WORK INSTRUCTIONS ▸
Convert the records, from their start through the line containing "wages, and vehicle", into a JSON list of strings with one string per line and blank lines omitted.
[RECORDS TO PROCESS]
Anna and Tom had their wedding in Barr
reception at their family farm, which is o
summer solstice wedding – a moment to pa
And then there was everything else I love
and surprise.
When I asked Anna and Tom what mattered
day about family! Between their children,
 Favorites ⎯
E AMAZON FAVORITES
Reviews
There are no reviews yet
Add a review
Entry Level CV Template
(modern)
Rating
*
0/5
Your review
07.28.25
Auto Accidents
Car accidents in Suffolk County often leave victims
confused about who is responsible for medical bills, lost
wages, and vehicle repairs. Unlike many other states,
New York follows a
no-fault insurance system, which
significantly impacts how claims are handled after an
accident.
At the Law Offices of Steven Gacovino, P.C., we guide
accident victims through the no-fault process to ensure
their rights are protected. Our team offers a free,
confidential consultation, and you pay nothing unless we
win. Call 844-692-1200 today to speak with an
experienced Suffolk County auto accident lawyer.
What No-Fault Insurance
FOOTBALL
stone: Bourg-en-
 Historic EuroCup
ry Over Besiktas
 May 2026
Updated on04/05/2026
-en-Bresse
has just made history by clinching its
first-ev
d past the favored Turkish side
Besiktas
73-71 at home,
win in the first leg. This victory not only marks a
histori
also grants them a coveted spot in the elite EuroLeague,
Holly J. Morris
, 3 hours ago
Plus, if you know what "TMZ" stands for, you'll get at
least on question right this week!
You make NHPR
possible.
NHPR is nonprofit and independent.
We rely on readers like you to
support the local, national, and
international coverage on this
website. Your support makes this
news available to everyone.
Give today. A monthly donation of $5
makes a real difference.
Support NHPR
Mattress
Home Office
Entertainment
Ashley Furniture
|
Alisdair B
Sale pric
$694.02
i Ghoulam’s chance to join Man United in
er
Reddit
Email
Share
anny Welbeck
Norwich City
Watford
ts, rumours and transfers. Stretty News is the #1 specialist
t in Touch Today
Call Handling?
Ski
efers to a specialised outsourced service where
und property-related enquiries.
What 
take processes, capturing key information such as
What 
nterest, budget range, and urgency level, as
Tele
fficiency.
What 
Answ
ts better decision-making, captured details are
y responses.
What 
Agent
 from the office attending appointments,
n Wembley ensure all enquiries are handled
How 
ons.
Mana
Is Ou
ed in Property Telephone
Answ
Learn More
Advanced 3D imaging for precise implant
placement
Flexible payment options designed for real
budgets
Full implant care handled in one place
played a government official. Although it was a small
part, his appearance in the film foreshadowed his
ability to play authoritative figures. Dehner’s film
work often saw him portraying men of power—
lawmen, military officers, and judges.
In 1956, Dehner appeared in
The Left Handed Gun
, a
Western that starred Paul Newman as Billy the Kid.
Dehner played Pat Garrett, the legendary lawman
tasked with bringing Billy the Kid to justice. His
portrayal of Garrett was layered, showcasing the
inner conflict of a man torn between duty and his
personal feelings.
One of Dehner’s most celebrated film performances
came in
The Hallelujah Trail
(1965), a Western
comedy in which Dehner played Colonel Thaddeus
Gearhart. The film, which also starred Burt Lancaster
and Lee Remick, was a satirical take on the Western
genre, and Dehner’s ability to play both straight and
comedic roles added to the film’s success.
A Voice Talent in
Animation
[/RECORDS TO PROCESS]
EXERCISE RESULT ▸
[
  "Anna and Tom had their wedding in Barr",
  "reception at their family farm, which is o",
  "summer solstice wedding – a moment to pa",
  "And then there was everything else I love",
  "and surprise.",
  "When I asked Anna and Tom what mattered",
  "day about family! Between their children,",
  " Favorites ⎯",
  "E AMAZON FAVORITES",
  "Reviews",
  "There are no reviews yet",
  "Add a review",
  "Entry Level CV Template",
  "(modern)",
  "Rating",
  "*",
  "0/5",
  "Your review",
  "07.28.25",
  "Auto Accidents",
  "Car accidents in Suffolk County often leave victims",
  "confused about who is responsible for medical bills, lost",
  "wages, and vehicle repairs. Unlike many other states,"
]